To minimize the potential for off-track behavior, Simbian’s AI was trained using a crowdsourcing approach – a game on its website called “Are you smarter than an LLM?” – which tasked volunteers with trying to “trick” the AI ​​into doing the wrong thing. Kumar explained that Simbian used this learning, along with internal researchers, to “ensure the AI ​​does the right thing in its use cases.”

This means that Simbian has effectively outsourced some of its AI training to unpaid players. But to be fair, it’s unclear how many people actually played the company’s game; Kumar declined to say.

There are privacy implications for a system that controls other systems, especially those related to security. Would companies – and vendors, for that matter – be comfortable with channeling sensitive data through a single, centralized, AI-controlled portal?

Kumar says every attempt has been made to protect against data compromise. Simbian uses encryption – customers control the encryption keys – and customers can delete their data at any time.

“As the customer, you have complete control,” he said.

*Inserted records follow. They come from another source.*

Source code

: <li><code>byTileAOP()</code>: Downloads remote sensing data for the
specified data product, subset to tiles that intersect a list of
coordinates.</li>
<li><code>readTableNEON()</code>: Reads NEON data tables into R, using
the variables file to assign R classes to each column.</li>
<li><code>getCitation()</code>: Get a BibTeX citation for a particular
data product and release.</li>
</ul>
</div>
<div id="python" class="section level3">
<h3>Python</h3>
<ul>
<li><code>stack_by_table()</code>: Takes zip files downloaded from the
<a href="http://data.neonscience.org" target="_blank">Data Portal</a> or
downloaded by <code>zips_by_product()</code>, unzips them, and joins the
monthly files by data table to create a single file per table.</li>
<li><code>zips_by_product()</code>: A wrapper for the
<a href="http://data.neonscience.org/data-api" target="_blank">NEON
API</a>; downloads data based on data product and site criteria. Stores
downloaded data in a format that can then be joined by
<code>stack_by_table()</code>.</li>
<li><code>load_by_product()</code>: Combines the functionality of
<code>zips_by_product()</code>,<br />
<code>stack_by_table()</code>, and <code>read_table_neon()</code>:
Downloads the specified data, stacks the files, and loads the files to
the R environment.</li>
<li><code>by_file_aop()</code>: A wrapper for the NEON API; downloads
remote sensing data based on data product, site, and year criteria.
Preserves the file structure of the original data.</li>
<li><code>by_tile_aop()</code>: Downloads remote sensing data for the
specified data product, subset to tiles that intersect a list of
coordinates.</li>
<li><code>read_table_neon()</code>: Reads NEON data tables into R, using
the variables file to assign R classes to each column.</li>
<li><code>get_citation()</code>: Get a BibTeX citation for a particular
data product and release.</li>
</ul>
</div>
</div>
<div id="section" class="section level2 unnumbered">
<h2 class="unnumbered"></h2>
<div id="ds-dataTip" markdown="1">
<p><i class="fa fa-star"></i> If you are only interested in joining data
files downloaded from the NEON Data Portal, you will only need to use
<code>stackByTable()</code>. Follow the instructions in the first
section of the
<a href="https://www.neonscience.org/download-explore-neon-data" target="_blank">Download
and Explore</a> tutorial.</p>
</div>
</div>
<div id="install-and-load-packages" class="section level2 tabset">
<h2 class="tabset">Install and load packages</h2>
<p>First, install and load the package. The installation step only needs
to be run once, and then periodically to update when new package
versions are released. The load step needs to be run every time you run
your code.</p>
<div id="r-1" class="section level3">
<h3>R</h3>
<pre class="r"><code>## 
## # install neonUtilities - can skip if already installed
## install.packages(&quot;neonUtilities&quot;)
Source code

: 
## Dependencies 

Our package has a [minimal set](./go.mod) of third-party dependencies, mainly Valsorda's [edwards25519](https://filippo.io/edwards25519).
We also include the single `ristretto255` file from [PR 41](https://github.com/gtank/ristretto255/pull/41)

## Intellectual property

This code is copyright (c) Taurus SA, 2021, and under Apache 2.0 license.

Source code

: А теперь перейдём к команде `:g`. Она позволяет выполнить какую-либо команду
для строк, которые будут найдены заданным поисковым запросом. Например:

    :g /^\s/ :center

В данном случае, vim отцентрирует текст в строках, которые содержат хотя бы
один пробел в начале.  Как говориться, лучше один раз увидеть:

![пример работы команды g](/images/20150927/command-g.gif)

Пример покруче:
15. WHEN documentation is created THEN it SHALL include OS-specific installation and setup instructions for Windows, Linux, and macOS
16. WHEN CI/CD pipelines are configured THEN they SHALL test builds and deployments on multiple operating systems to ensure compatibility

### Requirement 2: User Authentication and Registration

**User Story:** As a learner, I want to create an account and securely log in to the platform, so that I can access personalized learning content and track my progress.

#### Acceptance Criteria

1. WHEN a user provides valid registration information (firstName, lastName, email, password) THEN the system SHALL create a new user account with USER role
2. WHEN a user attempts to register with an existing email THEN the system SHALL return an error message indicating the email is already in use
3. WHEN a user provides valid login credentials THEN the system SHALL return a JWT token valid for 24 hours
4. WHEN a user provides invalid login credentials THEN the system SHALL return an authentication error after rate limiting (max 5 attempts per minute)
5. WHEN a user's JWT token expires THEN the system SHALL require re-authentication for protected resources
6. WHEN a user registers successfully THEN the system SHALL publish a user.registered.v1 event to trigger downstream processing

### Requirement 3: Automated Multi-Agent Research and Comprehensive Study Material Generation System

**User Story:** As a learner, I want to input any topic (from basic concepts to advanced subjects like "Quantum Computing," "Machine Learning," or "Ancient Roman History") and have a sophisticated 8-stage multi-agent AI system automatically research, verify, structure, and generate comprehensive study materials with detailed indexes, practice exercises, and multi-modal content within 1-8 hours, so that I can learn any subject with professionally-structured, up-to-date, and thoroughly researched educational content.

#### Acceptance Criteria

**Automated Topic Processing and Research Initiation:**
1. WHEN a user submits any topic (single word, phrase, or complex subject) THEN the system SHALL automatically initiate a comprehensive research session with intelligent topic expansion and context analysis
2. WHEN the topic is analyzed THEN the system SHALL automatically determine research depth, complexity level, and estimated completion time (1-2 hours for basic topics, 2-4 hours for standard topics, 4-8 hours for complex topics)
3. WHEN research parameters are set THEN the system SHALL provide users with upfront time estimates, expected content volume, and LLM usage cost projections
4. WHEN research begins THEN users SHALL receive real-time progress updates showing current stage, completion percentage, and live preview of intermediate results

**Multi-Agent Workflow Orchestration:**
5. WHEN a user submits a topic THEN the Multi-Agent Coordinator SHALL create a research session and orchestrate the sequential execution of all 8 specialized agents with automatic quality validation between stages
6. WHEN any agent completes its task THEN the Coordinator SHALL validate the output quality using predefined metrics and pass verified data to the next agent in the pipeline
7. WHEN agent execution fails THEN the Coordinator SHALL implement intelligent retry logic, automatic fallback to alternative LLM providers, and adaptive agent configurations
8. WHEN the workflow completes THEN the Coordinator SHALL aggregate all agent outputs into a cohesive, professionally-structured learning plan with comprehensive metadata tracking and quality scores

While Simbian isn’t the only platform trying to layer AI on top of existing security tools – Nexusflow offers a product along the same lines – it appears to have won over investors. The company recently raised $10 million from investors including Coinbase board member Gokul Rajaram, Aditya Singh, partner at Cota Capital, Icon Ventures, Firebolt, and Rain Capital.

“Cybersecurity is one of the most important issues of our time and has a notoriously fragmented ecosystem with thousands of vendors,” Rajaram told TechCrunch in an email. “Companies have tried to build expertise around specific products and issues. I applaud Simbian’s method of building an integrated platform that would understand and operate all security. While this is an extremely challenging approach from a technological standpoint, I will put my money behind – and I bet my money – on Simbian. It’s the team with unique expertise, from hardware to cloud.”

Mountain View-based Simbian, which has 15 employees, plans to put most of the capital raised into product development. Kumar aims to double the size of the startup’s workforce by the end of the year.